The long-delayed Jordan Gate Towers project also saw progress. After eight years of delays, work resumed on the two-tower, $400m development in 2016. With a 44-floor and a 37-floor tower, the project will comprise the tallest structure in the capital upon its expected completion in the second half of 2018. The development combines residential, retail and commercial units, and is located near the city’s Sixth Circle district.
Meanwhile, the 15-storey, JD50m ($70.5m) Abdoun Towers project was inaugurated in May 2017. Built on a 45,000-sq-metre site, the towers will consist mainly of apartments, with some retail outlets included. Elsewhere, the JD40m ($56.4m) Golden Gate development, located in the city of Um Uthaina, also saw its cornerstone laid in May 2017. The project will consist of residential and office units, along with three vaults of retail outlets. Exploiting the new development corridor stretching out to QAIA, Manazel Amman is being built on a 300,000-sq-metre site just 10 minutes’ drive from the airport, and will feature 1253 apartments and villas. This project is the first such development carried out by Abu Dhabi-based developer Manazel outside of the UAE. Jordan also experienced positive growth in apartment sales in mid-2017, with 3670 sold in July, the highest monthly level since late 2016.

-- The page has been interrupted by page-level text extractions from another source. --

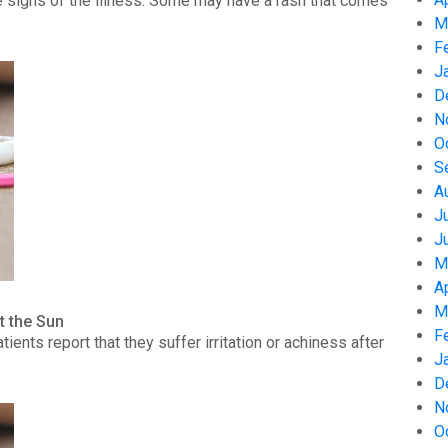
 signs of the illness. Some may have a rash that comes
M
F
J
D
N
O
S
A
J
J
M
A
M
t the Sun
F
nts report that they suffer irritation or achiness after
J
D
N
O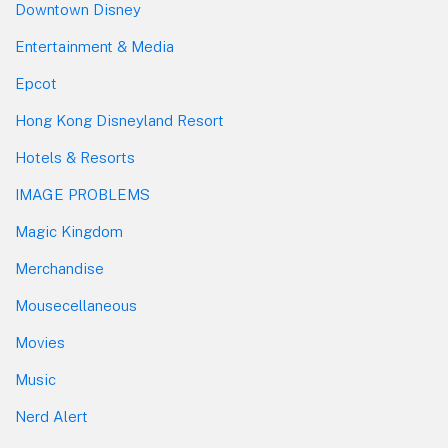
Downtown Disney
Entertainment & Media
Epcot
Hong Kong Disneyland Resort
Hotels & Resorts
IMAGE PROBLEMS
Magic Kingdom
Merchandise
Mousecellaneous
Movies
Music
Nerd Alert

Outside the capital, the Ayla mixed-use development project is being developed on the northern shores of Aqaba with high-end residential and commercial amenities in mind. Ayla Oasis Development Company, the master developer of the project, handed over 150 first-phase duplex apartments to their owners in August 2016, and at the end of that year, 70% of completed units were occupied, exclusively by Jordanians. However, the opening of direct air connections between Aqaba’s King Hussein International Airport and Dubai, Beirut and Cairo in April and June 2017 is expected to boost the presence of non-Jordanian residents. In the first half of 2018 the Hyatt Hotel Aqaba will be the first hotel to open on the Ayla site, comprising a 18-hole championship golf course and 9-hole golf course and golf academy. Four more hotels will have been launched by Ayla’s completion, alongside 3000 residential units and 20,000 sq metres of commercial retail and food and beverage outlets.

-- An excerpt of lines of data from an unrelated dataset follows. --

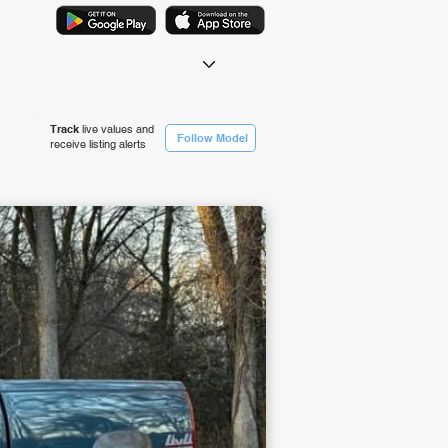
Track
live values and
Follow Model
receive listing alerts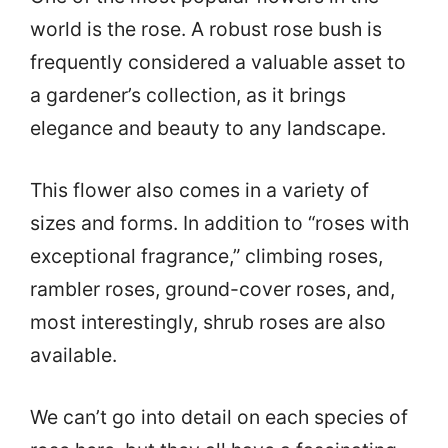
world is the rose. A robust rose bush is
frequently considered a valuable asset to
a gardener’s collection, as it brings
elegance and beauty to any landscape.
This flower also comes in a variety of
sizes and forms. In addition to “roses with
exceptional fragrance,” climbing roses,
rambler roses, ground-cover roses, and,
most interestingly, shrub roses are also
available.
We can’t go into detail on each species of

With a new housing action plan addressing affordable housing concerns, along with more concerted government efforts to stimulate the market, the sector may see an uptick in the short to medium term. National economic growth is expected to benefit from new trade arrangements with the EU, while the prospect of a reopened border with Iraq also adds positivity to Jordan’s economic outlook, which could boost the real estate market. While issues of expense – particularly with regard to the price of land along with zoning and tax issues – continue to affect the sector, Jordan remains an important market in the region in the long term, and is likely to continue to attract key investments.